Betcher helped oversee Givens’ pregnancy.
“Kis was in great shape, and emotionally and spiritually she was in great position too. She was initially disappointed but moved on to be excited as we progressed on throughout the pregnancy,” said Betcher.
Givens’ delivery day came with questions — some were answered, while others arose.
“When we were in the recovery room, [Payelon’s] nurse came in and we were looking over him,” said Givens. “We saw his birthmark. It was the resemblance of the fetus that had passed. And she was like, ‘Maybe he absorbed it.'”
The resemblance between the last ultrasound taken of Payelon’s twin and the birthmark he carries on his left knee are eye-opening.
“That caught my attention,” said Givens.
After she posted photos announcing Payelon’s birth on social media, it caught the attention of thousands.
“It went viral,” added Givens.
It had people from around the world reaching out and Givens sharing her story with reporters from news magazines overseas.
“I got tons of inboxes from other people that had went through the same thing,” said Givens. “And it kinda touched me because I felt like I wasn’t alone.”
Givens feels as though she’s still holding both twins when she’s holding Payelon.

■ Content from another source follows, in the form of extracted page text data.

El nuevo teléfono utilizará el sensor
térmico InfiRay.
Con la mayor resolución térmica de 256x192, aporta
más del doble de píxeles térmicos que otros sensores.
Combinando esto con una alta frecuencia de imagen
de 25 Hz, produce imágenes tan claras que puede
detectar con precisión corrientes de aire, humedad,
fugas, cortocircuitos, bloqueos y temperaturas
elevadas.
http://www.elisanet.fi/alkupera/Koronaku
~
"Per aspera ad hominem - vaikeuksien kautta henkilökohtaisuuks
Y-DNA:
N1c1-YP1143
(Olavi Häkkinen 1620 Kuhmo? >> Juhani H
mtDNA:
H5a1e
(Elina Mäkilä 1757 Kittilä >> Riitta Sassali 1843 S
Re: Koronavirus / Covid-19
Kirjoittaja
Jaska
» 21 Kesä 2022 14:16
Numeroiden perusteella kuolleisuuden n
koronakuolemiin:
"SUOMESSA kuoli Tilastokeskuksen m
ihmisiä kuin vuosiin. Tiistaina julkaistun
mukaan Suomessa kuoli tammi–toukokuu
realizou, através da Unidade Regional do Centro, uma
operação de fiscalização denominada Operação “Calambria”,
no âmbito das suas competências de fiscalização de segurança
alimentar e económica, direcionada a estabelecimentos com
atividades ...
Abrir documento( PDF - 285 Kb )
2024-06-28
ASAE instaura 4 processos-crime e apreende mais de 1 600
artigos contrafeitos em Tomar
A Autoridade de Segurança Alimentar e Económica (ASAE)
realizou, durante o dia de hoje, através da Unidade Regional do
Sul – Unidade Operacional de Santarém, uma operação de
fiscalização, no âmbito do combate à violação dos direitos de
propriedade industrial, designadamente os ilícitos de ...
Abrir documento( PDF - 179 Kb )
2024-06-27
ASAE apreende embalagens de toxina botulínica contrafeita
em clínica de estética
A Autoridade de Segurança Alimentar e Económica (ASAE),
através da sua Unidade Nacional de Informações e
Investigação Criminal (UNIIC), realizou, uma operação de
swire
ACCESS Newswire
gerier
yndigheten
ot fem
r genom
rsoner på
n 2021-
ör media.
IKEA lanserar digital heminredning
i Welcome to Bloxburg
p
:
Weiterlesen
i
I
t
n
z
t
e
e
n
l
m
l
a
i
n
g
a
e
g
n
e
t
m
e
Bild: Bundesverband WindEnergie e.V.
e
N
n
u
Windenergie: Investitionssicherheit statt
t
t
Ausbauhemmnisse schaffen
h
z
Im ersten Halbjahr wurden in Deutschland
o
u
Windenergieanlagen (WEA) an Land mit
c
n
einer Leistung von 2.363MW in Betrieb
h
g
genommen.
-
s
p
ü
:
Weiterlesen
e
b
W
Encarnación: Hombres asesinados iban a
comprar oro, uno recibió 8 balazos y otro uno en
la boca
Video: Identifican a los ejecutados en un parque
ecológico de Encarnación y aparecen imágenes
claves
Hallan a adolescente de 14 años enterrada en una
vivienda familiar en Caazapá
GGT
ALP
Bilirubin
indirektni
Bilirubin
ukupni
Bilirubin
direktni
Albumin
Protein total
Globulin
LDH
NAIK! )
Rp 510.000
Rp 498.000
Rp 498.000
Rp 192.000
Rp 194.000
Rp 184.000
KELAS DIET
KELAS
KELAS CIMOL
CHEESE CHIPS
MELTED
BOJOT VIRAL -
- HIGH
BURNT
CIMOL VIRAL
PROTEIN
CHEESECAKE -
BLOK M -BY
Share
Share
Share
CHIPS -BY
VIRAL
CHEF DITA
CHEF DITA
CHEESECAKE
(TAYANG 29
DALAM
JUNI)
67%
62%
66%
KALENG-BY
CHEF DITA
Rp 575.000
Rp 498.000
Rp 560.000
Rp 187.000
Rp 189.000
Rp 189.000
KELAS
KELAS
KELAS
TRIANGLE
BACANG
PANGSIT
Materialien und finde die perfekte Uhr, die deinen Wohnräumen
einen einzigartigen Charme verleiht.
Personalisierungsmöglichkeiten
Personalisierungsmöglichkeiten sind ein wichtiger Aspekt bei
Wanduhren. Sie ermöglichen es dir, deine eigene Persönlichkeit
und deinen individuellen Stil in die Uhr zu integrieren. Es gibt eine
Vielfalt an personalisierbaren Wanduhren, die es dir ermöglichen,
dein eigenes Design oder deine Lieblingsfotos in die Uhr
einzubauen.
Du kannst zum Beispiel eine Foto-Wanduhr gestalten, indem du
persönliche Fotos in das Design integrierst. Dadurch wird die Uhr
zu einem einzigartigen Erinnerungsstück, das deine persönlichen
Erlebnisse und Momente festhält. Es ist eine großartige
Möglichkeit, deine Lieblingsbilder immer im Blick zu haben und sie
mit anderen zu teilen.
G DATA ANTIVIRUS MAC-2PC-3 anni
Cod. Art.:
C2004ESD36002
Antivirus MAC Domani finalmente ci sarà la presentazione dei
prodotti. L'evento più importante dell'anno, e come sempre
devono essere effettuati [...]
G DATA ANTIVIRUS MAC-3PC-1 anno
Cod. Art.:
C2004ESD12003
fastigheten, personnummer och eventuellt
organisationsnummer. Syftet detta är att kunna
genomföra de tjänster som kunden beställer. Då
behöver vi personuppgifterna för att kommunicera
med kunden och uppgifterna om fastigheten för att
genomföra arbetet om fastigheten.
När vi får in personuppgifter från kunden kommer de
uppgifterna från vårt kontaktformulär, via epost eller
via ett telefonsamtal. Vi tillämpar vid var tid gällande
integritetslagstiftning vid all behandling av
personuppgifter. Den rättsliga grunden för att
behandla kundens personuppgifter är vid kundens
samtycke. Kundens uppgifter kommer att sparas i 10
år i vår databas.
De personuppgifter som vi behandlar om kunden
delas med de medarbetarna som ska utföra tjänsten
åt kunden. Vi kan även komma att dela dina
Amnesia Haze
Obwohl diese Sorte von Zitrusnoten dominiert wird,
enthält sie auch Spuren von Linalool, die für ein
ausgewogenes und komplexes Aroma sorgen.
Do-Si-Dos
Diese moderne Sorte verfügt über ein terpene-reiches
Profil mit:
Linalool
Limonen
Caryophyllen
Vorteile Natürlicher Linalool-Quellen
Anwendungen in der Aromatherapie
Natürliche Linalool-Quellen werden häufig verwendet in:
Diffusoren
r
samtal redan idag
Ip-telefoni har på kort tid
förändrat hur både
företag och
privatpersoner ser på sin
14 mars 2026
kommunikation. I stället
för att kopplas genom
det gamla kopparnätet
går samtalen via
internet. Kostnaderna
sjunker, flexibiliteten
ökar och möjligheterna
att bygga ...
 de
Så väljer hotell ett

“Because he’s like two babies in one anyway,” said Givens. “I wouldn’t say he’s giving me the hardest time out of all my kids, but he’s a handful.”
“Vanishing Twin Syndrome” can leave the surviving fetus with an increased risk of cerebral palsy and gestational diabetes. Payelon has neither. Born at 6.2 pounds, he is a healthy baby boy.
“I’m just happy to have him,” said Givens.